Durch diese Übermacht könnten sie Markt und Preise kontrollieren, was sich auch auf Taufkirchen negativ auswirken würde. "Die Kraftwerke sind in den meisten Fällen bereits abbezahlt. Dadurch sind die Betreiber nicht mehr so stark an einen Preis gebunden und können den Strom günstiger anbieten. Damit können sie den Markt bestimmen, und wir müssen preislich nachziehen", sagt Figl.

"Zu jedem Regierungswechsel ein neues Konzept"

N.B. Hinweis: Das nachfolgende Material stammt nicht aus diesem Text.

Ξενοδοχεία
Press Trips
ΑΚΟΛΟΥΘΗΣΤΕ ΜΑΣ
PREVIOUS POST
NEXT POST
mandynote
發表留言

Diese Meinung teilt auch die Präsidentin des Deutschen Städtetags, Petra Roth. Sie sagte der Passauer Neuen Presse, dass sie in dem neuen Konzept der Bundesregierung nur für die großen Versorger Wettbewerbsvorteile sehe. Figl spricht sich daher ganz klar gegen den Beschluss der Bundesregierung aus: "Ich persönlich finde das nicht richtig." Die Laufzeitverlängerung ginge nicht nur zu Lasten der Gemeinden mit Stadtwerken, sondern auch zu Lasten der Erzeuger erneuerbarer Energien. Huber stimmt zu: "Durch den Beschluss der Bundesregierung wird es weniger Investitionen in diesem Bereich geben. Dies betrifft sowohl die erneuerbaren Energien als auch die Nachrüstung bei Sicherheitsaspekten in den Atommeilern." Er findet außerdem, dass das Problem falsch angelegt sei. "Zu jedem Regierungswechsel ein neues Konzept - da fehlt mir die Vorgabe einer klaren Richtung, an die man sich halten kann."

Die Diskussionen um die Laufzeitverlängerung halten auch auf Bundesebene noch immer an. Die Opposition, allen voran die SPD, bereitet derzeit eine Klage gegen die Entscheidung der Regierung vor. Der Vorwurf lautet, dass der Bundesrat übergangen worden sei. Wie aus dem kürzlich veröffentlichten Vertrag hervorgeht, müssen die Betreiber weniger für den Ausbau erneuerbarer Energien bezahlen, wenn sie in die Sicherheit der eigenen Atomkraftwerke investieren.